Soylu is considered a nationalist hardliner in Erdoğan’s cabinet. During the meeting of the two interior ministers, topics such as the fight against organized crime and migration were also discussed, the ministry said.

The federal government had already called on Ankara on Monday to comply with international law. Turkey justifies its offensive with the right of self-defense. “The right of self-defense does not imply the right of retaliation,” said Christofer Burger, spokesman for the Ministry of Foreign Affairs.

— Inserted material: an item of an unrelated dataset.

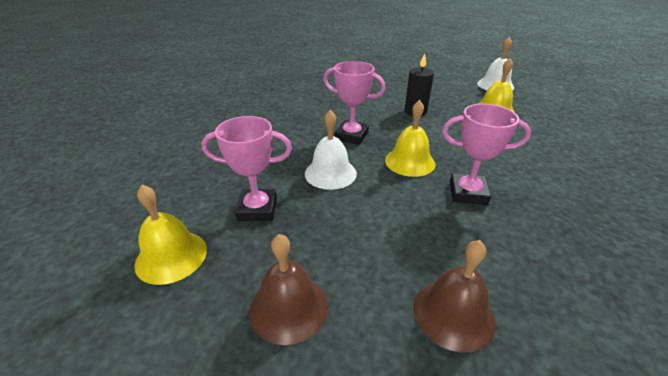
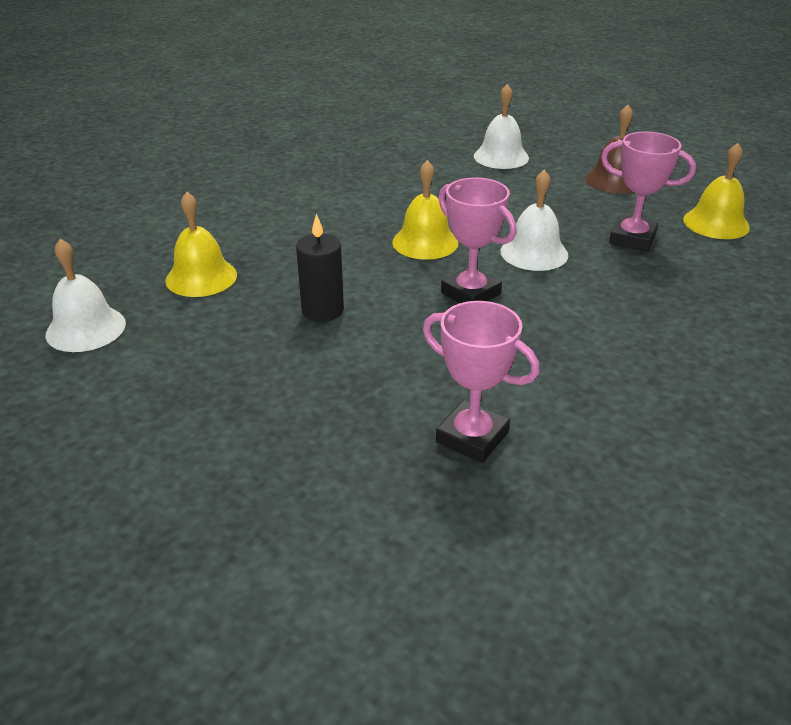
camera: 155 degrees left, 0 degrees up
(453, 313) = (501, 157): brown bell -> white bell
(468, 193) = (400, 203): pink trophy -> pink trophy (472, 437)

The US and Russia urge restraint

Meanwhile, the Syrian Observatory for Human Rights reports renewed attacks on targets in Syria. Two Kurdish fighters were killed and three others seriously injured in a drone strike on a military base on Tuesday. The base is jointly used by the US-led international coalition and Kurdish fighters. A spokesman for the US Army Central Command (Centcom) said on Tuesday that US soldiers stationed in the region were “not in danger”. “The next airstrikes were at least 20 to 30 kilometers away,” said the spokesman.